A Arábia Saudita tem vindo a afastar-se cada vez mais da influência dos Estados Unidos. A 29 de Julho, a Arábia Saudita obteve o estatuto de parceiro na Organização de Cooperação de Xangai (SCO). De acordo com relatórios não confirmados, a Arábia Saudita também quer aderir aos BRICS.
Os membros da SCO - China, Rússia, Cazaquistão, Uzbequistão, Índia, Paquistão, Quirguizistão e Tajiquistão - preparam-se para abandonar o dólar americano como meio de pagamento.
Em Setembro de 2021, a Rússia e a Arábia Saudita assinaram em Moscovo um acordo sobre o desenvolvimento da cooperação militar. Os pormenores não foram revelados. A Arábia Saudita tem acesso tanto ao Golfo Pérsico como ao Mar Vermelho.
Durante a cimeira de Samarkand SCO de Setembro, o Irão tornar-se-á um nono membro de pleno direito da associação. Teerão também se candidatou aos BRICS. A visita de Vladimir Putin a Teerão no mês passado mostrou que as relações da Rússia com a República Islâmica estavam a atingir um novo nível estratégico.

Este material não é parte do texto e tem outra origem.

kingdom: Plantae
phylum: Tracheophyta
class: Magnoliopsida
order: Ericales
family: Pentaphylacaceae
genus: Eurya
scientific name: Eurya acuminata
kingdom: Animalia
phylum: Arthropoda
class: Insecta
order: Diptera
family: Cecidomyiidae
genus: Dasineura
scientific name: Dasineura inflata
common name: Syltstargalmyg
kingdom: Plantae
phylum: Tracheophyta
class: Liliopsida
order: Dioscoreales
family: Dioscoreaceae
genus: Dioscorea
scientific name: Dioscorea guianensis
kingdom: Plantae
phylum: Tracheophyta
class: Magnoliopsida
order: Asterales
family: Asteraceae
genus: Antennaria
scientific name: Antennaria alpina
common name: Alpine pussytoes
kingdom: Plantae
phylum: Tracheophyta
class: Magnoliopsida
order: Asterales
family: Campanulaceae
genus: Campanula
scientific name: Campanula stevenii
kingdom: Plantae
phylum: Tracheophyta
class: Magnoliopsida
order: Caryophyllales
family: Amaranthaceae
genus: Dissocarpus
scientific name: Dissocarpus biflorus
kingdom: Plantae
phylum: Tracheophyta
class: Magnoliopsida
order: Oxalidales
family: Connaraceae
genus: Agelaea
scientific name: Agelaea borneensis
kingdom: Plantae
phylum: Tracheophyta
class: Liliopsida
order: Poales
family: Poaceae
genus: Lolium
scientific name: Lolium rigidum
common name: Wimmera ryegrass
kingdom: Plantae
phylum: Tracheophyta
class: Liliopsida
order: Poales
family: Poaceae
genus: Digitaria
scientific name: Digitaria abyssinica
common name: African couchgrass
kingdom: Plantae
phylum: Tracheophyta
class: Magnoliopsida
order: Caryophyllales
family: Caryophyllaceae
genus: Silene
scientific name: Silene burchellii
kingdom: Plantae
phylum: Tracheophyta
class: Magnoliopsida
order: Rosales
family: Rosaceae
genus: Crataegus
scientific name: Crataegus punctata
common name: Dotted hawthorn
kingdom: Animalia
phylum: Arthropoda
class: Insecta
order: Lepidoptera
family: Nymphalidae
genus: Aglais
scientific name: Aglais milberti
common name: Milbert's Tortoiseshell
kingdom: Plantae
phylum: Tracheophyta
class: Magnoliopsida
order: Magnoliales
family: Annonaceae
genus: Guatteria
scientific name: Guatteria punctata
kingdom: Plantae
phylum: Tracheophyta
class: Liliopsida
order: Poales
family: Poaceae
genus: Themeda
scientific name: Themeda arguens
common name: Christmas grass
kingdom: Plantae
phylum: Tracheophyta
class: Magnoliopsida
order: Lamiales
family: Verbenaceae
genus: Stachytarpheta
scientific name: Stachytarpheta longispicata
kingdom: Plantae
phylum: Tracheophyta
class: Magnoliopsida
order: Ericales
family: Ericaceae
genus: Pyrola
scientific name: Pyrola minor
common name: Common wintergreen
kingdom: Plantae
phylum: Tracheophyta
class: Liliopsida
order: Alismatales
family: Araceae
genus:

Teerão não pode deixar que a Rússia perca a guerra por procuração na Ucrânia com o Ocidente. O Irão continuará a desenvolver a cooperação militar e técnica com a Federação Russa. Não é de excluir que Teerão forneça também os seus portos no Golfo Pérsico para pontos de apoio logístico.
O Iraque está agora a atravessar outra crise política, mas a sua atitude em relação à Federação Russa em todos os partidos e na sociedade varia de neutra a pró-russa.
Em 2017, o Iraque encomendou tanques russos no valor de mil milhões de dólares, acrescentando à sua vasta reserva de veículos blindados de fabrico russo. Em Maio de 2019, o Iraque anunciou uma decisão de compra de sistemas de defesa aérea russos S-400.
O Iraque tem acesso ao Golfo Pérsico. Embora a linha costeira seja muito curta, o Golfo está ligado pelo Estreito de Hormuz com o Iraque:
o Golfo de Omã,
o Mar Arábico,
o Oceano Índico.
Lavrov soa a oportunidades sobre bases navais no Mar Vermelho
É digno de nota que a Rússia também negoceia uma base naval no Sudão. As autoridades deste país ainda não decidiram ratificar o acordo. Moscovo gostaria de receber autorização do Sudão para manter até quatro navios de guerra no Mar Vermelho. Em troca, a Rússia forneceria ao Sudão equipamento militar e outra ajuda governamental.
Na sua última viagem africana, o Ministro dos Negócios Estrangeiros Sergei Lavrov visitou os países que têm acesso ao Mar Vermelho - Egipto e Etiópia. A Eritreia, que vota sempre contra as resoluções anti-russas na Assembleia Geral da ONU, também se encontra ali.
O Vice Almirante Pyotr Svyatashov, Chefe do Estado-Maior da Frota do Mar Negro, Primeiro Vice-Comandante da Marinha em 1992-1997, disse a Pravda.Ru que a União Soviética tinha uma doutrina de defesa naval, enquanto que a Rússia não tinha qualquer documento desse tipo.
"A doutrina que o presidente assinou declara as intenções da Rússia. Temos de resolver esta questão através dos canais diplomáticos com outros países, excepto a Síria. Este documento é um impulso para o desenvolvimento das relações e determinação das nossas bases navais noutros países, no contexto da situação internacional", disse o perito ao Pravda.Ru.